**Given records**
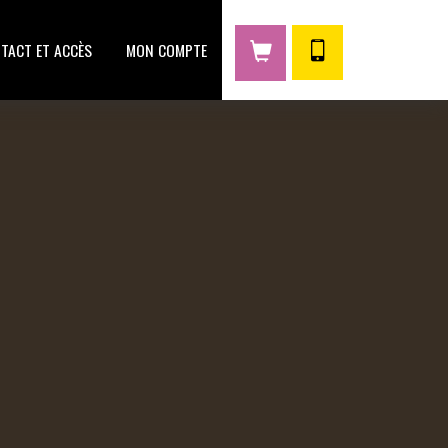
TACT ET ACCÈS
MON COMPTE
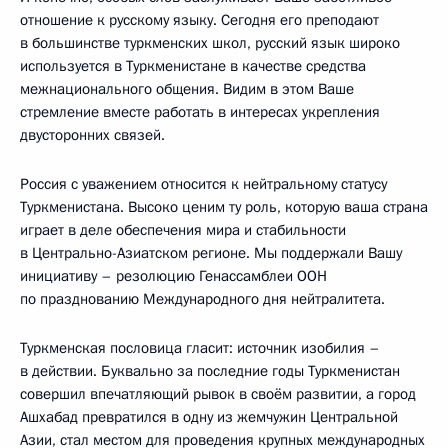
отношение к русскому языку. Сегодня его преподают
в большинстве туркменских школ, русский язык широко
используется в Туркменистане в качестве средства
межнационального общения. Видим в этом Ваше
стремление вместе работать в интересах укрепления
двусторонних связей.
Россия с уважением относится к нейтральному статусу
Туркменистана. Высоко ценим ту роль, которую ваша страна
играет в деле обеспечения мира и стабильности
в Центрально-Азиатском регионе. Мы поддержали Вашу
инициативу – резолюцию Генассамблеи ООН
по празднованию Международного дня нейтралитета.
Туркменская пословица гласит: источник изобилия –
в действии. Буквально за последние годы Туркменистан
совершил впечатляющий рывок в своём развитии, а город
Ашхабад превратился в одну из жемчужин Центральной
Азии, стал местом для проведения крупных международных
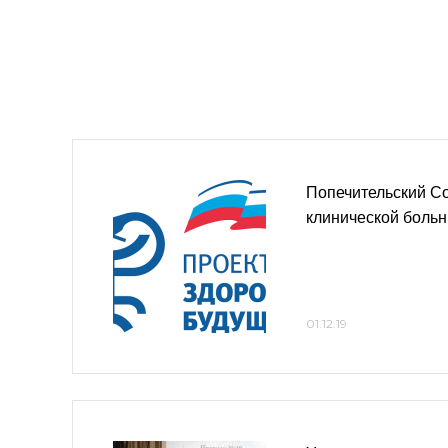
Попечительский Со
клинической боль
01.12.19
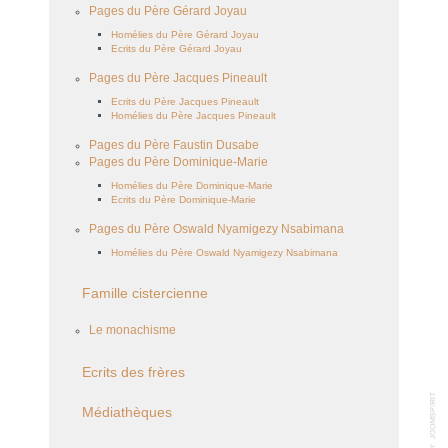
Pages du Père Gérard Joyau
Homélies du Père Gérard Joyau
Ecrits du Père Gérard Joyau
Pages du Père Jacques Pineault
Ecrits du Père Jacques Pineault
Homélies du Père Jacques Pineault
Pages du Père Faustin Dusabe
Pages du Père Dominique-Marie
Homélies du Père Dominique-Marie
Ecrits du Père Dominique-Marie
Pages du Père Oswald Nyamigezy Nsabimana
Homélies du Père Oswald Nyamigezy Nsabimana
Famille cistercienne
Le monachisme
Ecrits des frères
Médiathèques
---
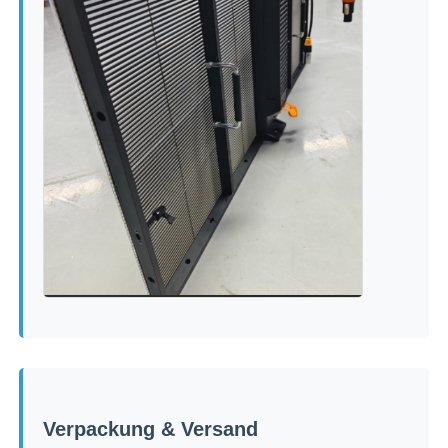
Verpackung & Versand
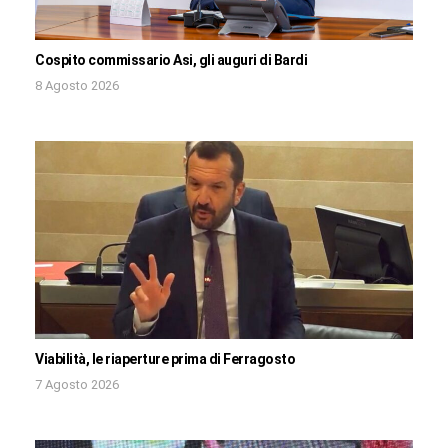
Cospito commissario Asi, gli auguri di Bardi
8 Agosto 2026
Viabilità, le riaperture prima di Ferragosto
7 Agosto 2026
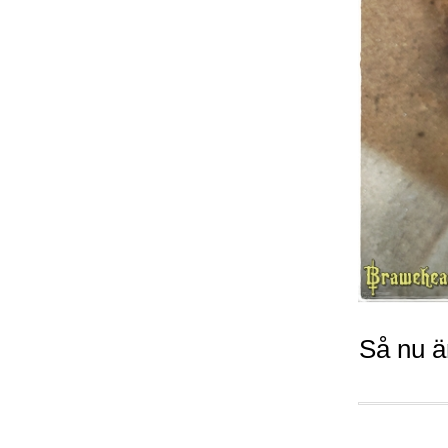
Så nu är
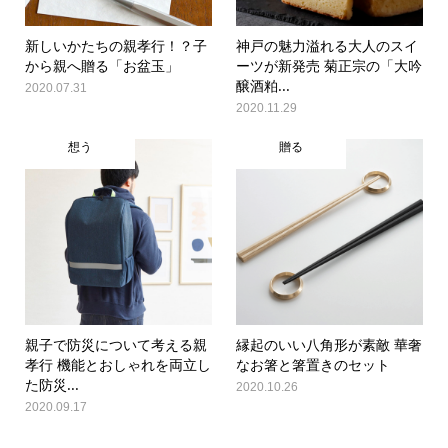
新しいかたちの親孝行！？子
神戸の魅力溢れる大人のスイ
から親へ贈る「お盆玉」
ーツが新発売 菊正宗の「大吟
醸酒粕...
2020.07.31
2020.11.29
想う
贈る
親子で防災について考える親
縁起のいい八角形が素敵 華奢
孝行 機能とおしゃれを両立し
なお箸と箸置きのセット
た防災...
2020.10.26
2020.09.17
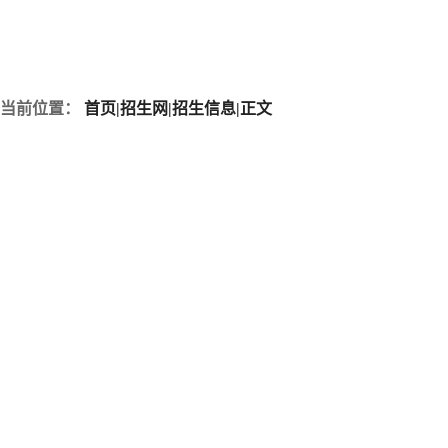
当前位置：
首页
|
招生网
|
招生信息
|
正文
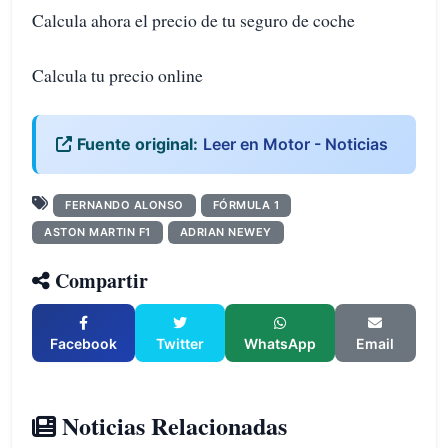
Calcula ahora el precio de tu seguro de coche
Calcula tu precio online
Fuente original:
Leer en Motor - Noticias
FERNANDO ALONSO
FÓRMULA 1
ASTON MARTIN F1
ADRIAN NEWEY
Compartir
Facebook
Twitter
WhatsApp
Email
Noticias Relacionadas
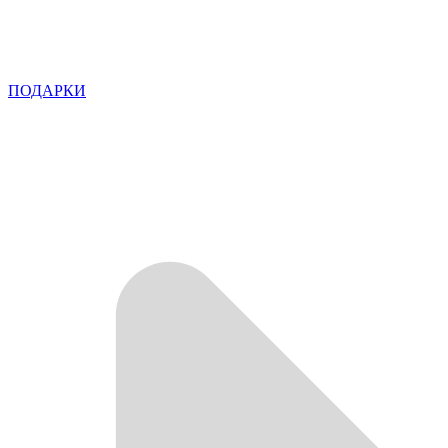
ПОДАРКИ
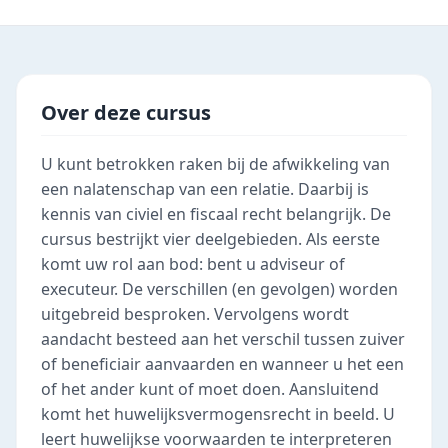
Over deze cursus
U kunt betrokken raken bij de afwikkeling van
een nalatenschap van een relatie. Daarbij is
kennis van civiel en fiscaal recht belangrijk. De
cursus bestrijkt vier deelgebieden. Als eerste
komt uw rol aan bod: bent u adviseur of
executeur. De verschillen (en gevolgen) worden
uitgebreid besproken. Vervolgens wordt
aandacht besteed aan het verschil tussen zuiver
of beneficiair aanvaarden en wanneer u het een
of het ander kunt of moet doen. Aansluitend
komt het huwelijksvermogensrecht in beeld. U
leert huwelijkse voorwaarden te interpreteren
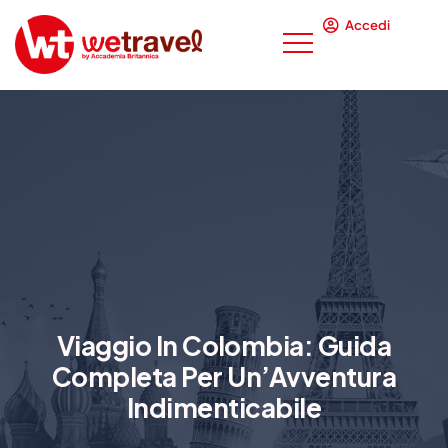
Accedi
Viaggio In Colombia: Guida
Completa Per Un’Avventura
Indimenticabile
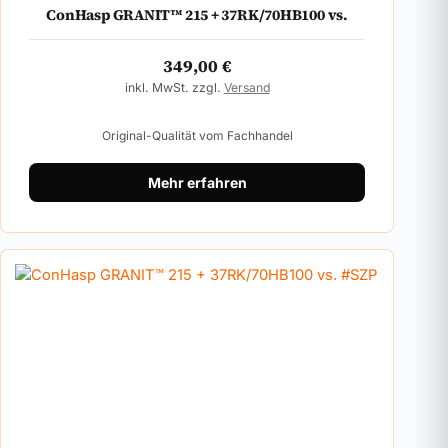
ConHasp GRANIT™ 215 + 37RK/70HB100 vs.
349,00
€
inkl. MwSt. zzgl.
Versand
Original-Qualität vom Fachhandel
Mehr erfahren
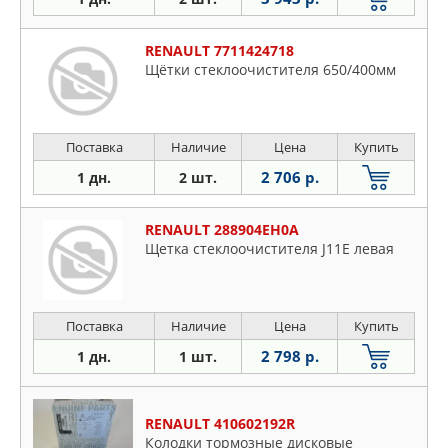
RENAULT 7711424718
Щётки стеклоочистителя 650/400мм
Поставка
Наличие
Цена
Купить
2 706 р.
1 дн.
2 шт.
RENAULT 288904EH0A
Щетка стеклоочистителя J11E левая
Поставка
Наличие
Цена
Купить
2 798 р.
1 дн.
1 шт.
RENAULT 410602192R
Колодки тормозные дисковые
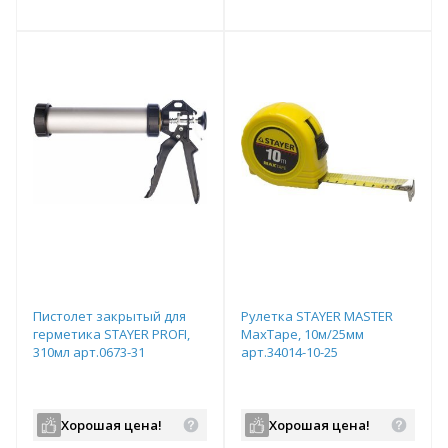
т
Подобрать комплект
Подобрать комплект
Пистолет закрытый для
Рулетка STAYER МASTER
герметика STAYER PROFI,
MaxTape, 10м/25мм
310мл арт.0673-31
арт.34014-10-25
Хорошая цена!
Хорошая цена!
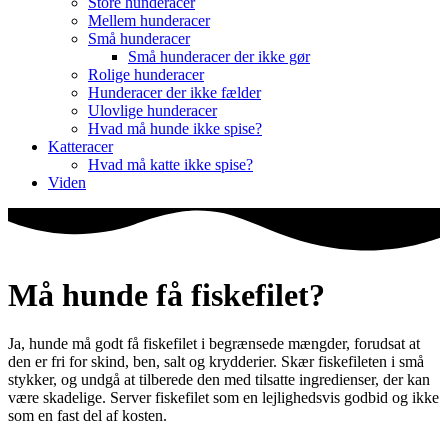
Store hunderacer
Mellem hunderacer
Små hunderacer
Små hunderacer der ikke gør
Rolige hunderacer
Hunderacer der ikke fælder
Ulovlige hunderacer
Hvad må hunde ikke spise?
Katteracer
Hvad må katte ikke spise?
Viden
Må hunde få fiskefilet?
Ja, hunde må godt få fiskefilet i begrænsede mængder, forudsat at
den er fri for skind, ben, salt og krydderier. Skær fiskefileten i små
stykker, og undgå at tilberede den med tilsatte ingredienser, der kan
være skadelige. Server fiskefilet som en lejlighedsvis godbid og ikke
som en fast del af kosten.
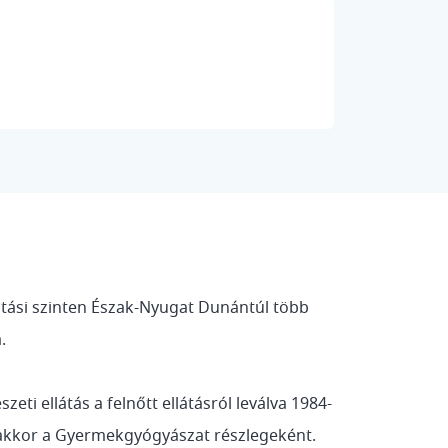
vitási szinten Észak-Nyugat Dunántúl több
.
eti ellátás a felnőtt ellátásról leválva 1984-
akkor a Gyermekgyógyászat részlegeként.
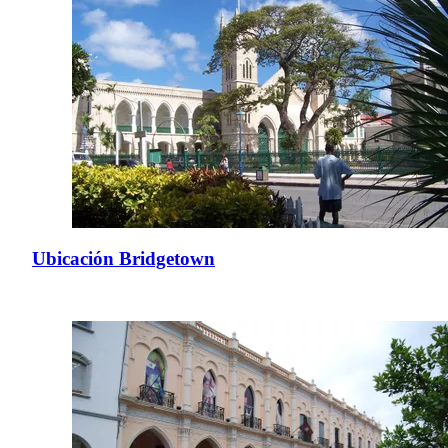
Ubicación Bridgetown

**Exercise brief**
In the first block of rows, render the lines from the one containing "отношение к русскому" through the one containing "в Центрально-Азиатском регионе.", both included, as a Markdown table with the columns No. and Line. Number each line in order and leave out any blank lines.

**Answer for the task**
| No. | Line |
|---|---|
| 1 | отношение к русскому языку. Сегодня его преподают |
| 2 | в большинстве туркменских школ, русский язык широко |
| 3 | используется в Туркменистане в качестве средства |
| 4 | межнационального общения. Видим в этом Ваше |
| 5 | стремление вместе работать в интересах укрепления |
| 6 | двусторонних связей. |
| 7 | Россия с уважением относится к нейтральному статусу |
| 8 | Туркменистана. Высоко ценим ту роль, которую ваша страна |
| 9 | играет в деле обеспечения мира и стабильности |
| 10 | в Центрально-Азиатском регионе. Мы поддержали Вашу |